== Action item ==
Could you rewrite the material starting at the line containing "What is the" and ending at the line containing "The dead leaf is", replacing "forward-facing" with "front-facing" and keeping everything else the same? Return only those lines.

== Data shown ==
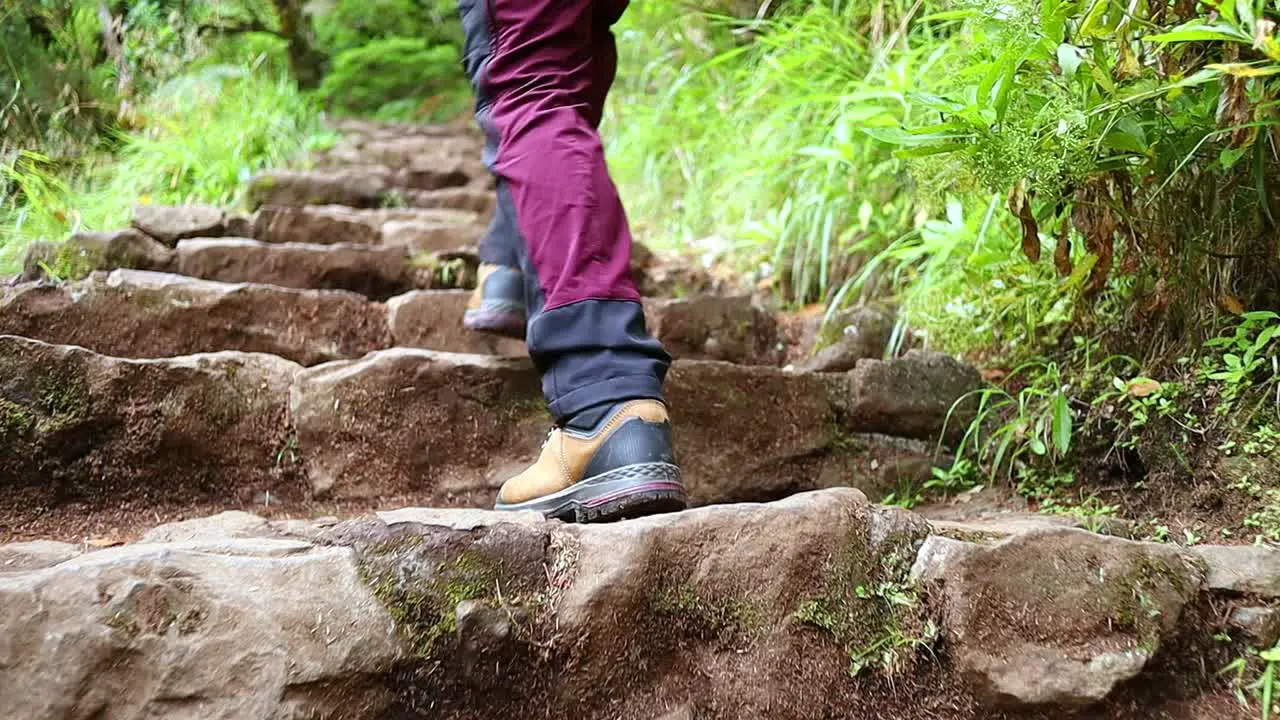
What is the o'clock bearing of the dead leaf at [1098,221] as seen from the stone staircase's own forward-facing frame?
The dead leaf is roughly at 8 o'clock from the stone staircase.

...

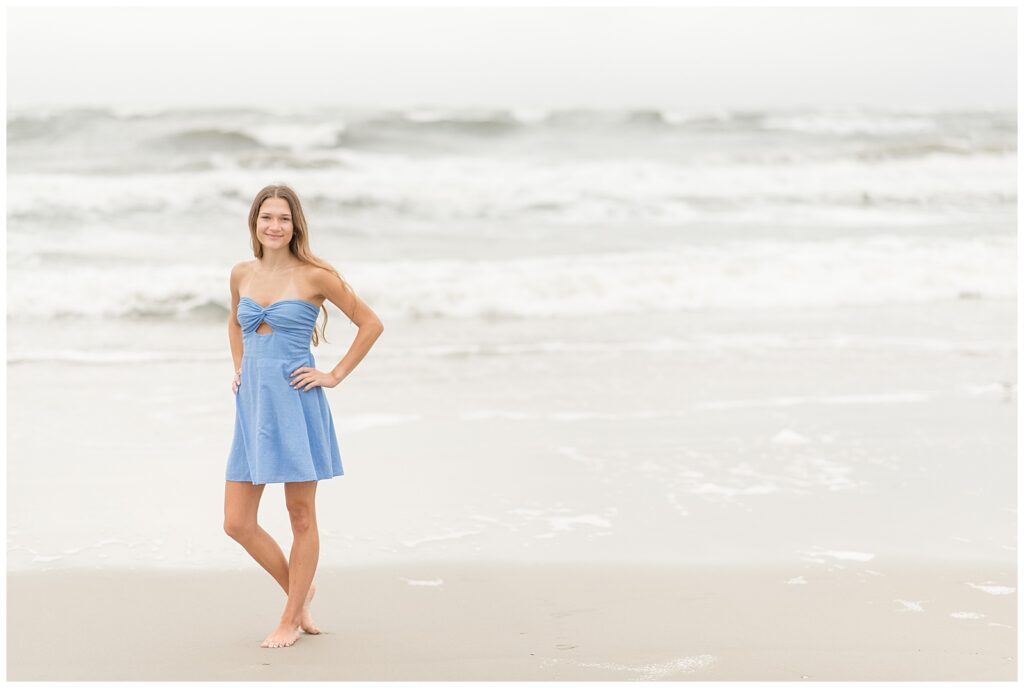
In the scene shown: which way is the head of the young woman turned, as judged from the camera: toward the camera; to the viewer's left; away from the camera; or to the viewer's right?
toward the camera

---

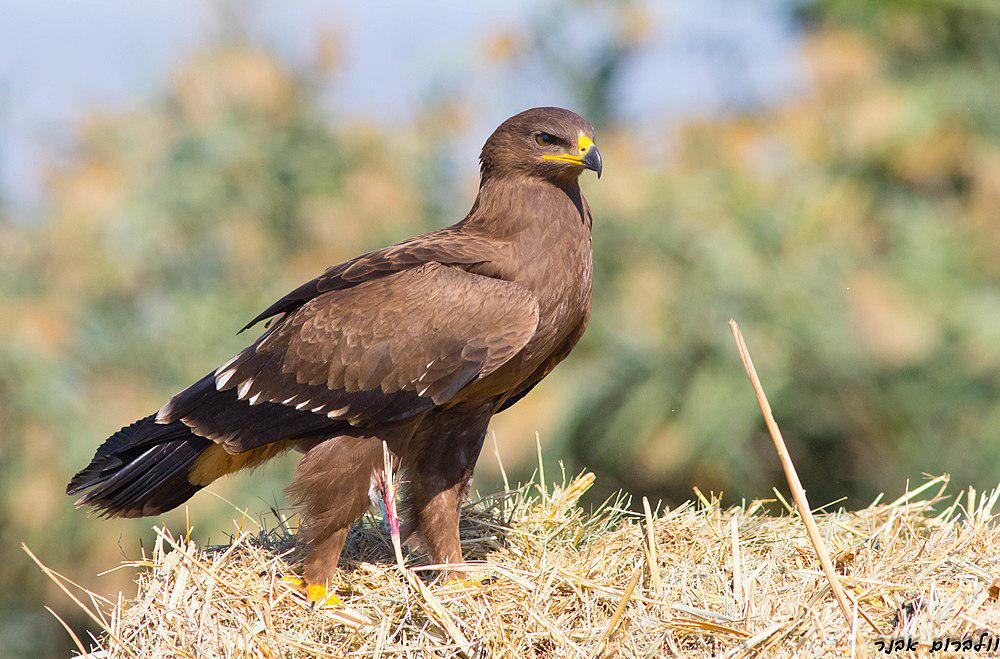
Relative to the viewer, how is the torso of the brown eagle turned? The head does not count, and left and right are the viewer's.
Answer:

== Expected answer ==
What is the o'clock bearing of the dead leaf at [1098,221] as seen from the stone staircase's own front-facing frame?
The dead leaf is roughly at 8 o'clock from the stone staircase.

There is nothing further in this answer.